Kibir ve üstten bakış

Açıkçası AKP, “Bize yasak yok” diyor. Halkın arasından geldiğini iddia eden bir hareketin ulaştığı yer! Bu umursamaz, üsten bakan kibirli tavır, tarihte çok fazla iktidarı sildi.

Kongre, ‘salgın gibi’ sadece kibri ve utanmazlığı yaymadı, bir siyasi hareketin ne kadar sıkıcı, tek tipçi, bağnaz ve çağdışı olduğunu da gösterdi. Salonda büyük bir Erdoğan posteri asılıydı. ‘Lider’ gururla ‘gençlerini’ izliyordu; erkek erkeğe bir eğlenceyi! Tek kadın bile yoktu. Bin beş yüz yıl geride olan bir toplum yaratma özlemi bu kadar güzel ifade edilemezdi.

Asker cenazesine üzülüyor mu yoksa seviniyor musunuz?

Ama bu rezaletin dahası da var. Türk Silahlı Kuvvetleri Genel Kurmay Başkanlığı, 10 Şubat 2011’de resmi bir açıklama yayımlayarak, 2 askerin ‘şehit’ olduğunu kamuoyuna duyurdu. Irak’taki Gare bölgesinde gerçekleştirilen Pençe-Kartal askeri harekatında yaşamını yitiren rehin askerlerin ise önce sivil oldukları söylenmişti.

Akla uygun olmayan bu açıklama revize edildi. Gerçek sayının ise 13 olduğu zaten biliniyordu. Tamamına ermeyen başarı hikayesi, kısa zamanda AKP iktidarı ve ortağı MHP tarafından muhalefeti hedef alan ‘ihanet’ suçlamasına dönüştü. Bu tutum hala devam ediyor.

İktidarın en üst düzey kamu görevlileri, MHP Lideri Devlet Bahçeli ve partili vekiller, duygusal, sert, muhalefeti sorumlu tutan konuşmalar gerçekleştirdiler. Erdoğan, yaşamını yitiren asker annesinin sesini dinletti, Ana Muhalefet Partisi Lideri Kemal Kılıçdaroğlu’na hakaretler yağdırdı.
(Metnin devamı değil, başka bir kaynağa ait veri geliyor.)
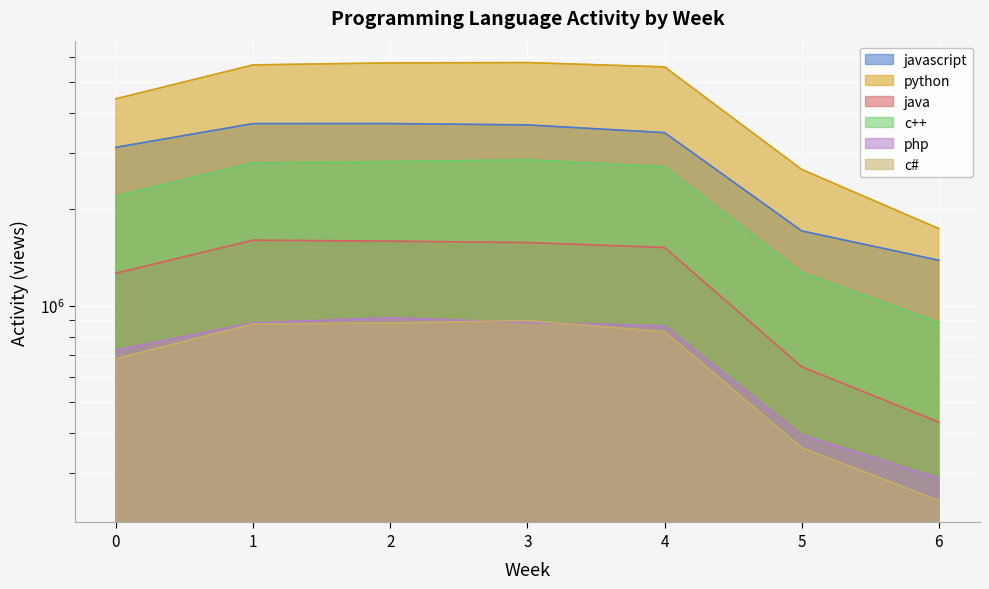

True or false: php and javascript intersect in this chart.

False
Ancak bunlar yaşanırken, yani Genel Kurmay’ın açıklamasından 1 gün sonra, AKP’liler davullu zurnalı eğlence düzenlemişti. AKP Gençlik Kolları’nın, Hatay’daki İl Kongresinin tarihi 11 Şubat’tı. Türkiye’yi sık sık ‘şehitlik’ kavramı ile dizayn etmeye çalışanların, aslında ölen askerleri hiç önemsenmedikleri görüldü. “Ey halk; çocuklarınız kullanışlı birer eşyadır!” Yoksa tam olarak bunu mu söylemeye çalışıyorlar?

Toplumsal yıkım ekibi

Meske-Mesafe-Hijyenmiş… Hayır!

Neo liberalizm, gericilik, iki yüzlülük, utanmazlık, ‘bize kadar demokrasi var’ anlayışı, ‘kişisel beka’ kaygısı ve kibirdir bu! Tek cümle ile özetlersek; bu bir ittifak değil, toplumsal yıkım ekibi, halk sağlığı sorunudur!